Among the entries below, take the line with "260 142 24.89" and the line with "434 122 51.80", and output them and every line between them exactly, with nothing else.

= = = = = = =

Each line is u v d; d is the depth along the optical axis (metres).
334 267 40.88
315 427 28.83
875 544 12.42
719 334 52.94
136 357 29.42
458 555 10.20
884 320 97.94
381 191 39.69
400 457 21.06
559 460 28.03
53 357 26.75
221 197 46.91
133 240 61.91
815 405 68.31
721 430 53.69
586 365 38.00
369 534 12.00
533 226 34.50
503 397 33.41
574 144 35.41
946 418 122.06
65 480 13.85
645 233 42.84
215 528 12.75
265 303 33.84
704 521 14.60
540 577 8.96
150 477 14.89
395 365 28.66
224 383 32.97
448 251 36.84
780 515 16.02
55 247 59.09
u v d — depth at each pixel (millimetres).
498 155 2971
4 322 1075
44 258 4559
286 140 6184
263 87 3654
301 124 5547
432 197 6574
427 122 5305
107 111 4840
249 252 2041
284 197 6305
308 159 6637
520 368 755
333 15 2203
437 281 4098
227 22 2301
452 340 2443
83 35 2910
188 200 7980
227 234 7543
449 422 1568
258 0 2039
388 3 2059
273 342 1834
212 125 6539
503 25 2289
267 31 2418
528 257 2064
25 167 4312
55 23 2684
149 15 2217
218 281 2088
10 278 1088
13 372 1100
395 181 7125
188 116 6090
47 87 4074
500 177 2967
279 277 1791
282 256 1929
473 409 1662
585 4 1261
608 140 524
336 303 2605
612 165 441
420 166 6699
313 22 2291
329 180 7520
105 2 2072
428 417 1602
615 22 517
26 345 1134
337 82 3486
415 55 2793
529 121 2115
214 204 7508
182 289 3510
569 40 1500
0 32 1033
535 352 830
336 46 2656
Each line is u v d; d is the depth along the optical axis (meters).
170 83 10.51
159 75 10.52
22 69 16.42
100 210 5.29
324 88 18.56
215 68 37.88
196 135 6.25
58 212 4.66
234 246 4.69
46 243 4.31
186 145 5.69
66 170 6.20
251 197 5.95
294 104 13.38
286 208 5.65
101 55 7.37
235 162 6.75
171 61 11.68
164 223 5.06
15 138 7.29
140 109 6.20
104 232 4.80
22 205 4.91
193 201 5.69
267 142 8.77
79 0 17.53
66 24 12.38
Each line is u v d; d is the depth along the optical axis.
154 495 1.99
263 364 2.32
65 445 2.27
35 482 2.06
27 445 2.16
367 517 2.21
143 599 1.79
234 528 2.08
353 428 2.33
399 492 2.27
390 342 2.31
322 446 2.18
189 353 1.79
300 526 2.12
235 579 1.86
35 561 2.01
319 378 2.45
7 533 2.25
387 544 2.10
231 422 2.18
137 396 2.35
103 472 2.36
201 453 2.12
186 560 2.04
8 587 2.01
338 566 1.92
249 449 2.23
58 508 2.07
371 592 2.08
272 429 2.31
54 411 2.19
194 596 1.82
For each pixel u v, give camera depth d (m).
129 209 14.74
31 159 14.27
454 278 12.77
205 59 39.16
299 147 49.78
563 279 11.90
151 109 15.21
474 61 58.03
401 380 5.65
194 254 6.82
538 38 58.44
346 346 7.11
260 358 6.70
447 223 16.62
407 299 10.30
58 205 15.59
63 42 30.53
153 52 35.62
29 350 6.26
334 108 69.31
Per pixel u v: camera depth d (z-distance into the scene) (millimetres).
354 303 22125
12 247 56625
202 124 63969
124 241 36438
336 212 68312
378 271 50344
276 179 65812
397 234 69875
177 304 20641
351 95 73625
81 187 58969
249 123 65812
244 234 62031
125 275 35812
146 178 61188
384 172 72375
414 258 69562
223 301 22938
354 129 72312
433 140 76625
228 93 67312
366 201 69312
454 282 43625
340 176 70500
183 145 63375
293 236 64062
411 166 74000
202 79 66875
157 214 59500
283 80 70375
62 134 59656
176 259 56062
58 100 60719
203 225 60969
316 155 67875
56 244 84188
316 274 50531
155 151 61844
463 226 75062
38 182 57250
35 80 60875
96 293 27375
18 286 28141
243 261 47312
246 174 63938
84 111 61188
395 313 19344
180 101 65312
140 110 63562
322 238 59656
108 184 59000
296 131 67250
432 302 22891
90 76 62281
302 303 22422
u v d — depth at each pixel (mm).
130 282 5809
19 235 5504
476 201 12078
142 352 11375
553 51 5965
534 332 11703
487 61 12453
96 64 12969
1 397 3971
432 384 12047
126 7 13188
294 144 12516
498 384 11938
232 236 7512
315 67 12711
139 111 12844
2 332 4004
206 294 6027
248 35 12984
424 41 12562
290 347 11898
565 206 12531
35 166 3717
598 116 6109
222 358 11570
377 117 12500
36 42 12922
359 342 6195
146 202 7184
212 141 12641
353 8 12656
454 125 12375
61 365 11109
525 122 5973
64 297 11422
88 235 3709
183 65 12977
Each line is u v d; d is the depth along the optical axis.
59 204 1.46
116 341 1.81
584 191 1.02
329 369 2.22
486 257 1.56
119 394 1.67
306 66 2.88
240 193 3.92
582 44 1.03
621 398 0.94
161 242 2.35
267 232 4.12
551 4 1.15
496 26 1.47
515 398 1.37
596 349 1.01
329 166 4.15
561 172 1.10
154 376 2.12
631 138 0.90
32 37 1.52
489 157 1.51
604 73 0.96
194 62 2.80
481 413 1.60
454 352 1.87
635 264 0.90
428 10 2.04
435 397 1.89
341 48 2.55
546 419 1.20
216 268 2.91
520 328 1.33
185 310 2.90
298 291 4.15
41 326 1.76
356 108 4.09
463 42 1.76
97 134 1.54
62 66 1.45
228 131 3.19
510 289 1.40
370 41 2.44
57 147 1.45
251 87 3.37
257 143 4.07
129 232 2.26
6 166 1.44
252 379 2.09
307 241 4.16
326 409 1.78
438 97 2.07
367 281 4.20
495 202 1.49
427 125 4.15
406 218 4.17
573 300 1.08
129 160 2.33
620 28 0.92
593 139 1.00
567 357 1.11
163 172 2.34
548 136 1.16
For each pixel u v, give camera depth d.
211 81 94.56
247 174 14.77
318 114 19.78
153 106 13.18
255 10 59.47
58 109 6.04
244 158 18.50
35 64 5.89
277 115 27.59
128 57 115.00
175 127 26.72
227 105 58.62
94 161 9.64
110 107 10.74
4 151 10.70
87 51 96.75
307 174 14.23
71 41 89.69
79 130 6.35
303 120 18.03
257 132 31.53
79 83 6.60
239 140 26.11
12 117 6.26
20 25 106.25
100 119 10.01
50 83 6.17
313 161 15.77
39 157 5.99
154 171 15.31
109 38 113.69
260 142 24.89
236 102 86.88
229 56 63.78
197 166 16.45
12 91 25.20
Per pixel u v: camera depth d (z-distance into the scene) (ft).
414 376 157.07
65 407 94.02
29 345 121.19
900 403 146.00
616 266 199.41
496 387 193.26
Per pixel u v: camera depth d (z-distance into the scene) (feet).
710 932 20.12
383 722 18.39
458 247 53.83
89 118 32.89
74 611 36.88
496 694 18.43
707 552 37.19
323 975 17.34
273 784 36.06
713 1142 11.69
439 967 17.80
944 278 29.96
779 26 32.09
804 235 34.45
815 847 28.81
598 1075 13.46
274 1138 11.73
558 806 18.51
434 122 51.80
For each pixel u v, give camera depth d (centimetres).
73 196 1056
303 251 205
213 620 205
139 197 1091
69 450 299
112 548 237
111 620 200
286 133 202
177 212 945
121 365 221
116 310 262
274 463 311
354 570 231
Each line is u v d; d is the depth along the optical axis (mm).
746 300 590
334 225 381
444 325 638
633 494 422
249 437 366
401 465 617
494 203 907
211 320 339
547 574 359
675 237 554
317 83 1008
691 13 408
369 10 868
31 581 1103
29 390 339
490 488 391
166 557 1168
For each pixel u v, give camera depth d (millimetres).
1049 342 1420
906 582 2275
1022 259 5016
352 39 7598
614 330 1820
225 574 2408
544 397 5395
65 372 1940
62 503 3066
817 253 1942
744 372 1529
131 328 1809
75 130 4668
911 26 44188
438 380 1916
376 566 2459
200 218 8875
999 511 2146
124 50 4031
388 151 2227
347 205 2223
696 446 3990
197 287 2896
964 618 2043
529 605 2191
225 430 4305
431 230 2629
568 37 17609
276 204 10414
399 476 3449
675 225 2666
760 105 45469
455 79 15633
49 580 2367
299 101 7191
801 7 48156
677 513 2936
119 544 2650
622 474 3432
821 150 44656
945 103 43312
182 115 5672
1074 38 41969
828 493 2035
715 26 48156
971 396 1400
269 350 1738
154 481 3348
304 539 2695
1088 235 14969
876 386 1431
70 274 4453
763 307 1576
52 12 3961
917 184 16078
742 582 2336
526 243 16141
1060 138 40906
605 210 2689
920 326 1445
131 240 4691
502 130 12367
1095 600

= = = = = = =

## Result below
260 142 24.89
236 102 86.88
229 56 63.78
197 166 16.45
12 91 25.20
Per pixel u v: camera depth d (z-distance into the scene) (ft).
414 376 157.07
65 407 94.02
29 345 121.19
900 403 146.00
616 266 199.41
496 387 193.26
Per pixel u v: camera depth d (z-distance into the scene) (feet).
710 932 20.12
383 722 18.39
458 247 53.83
89 118 32.89
74 611 36.88
496 694 18.43
707 552 37.19
323 975 17.34
273 784 36.06
713 1142 11.69
439 967 17.80
944 278 29.96
779 26 32.09
804 235 34.45
815 847 28.81
598 1075 13.46
274 1138 11.73
558 806 18.51
434 122 51.80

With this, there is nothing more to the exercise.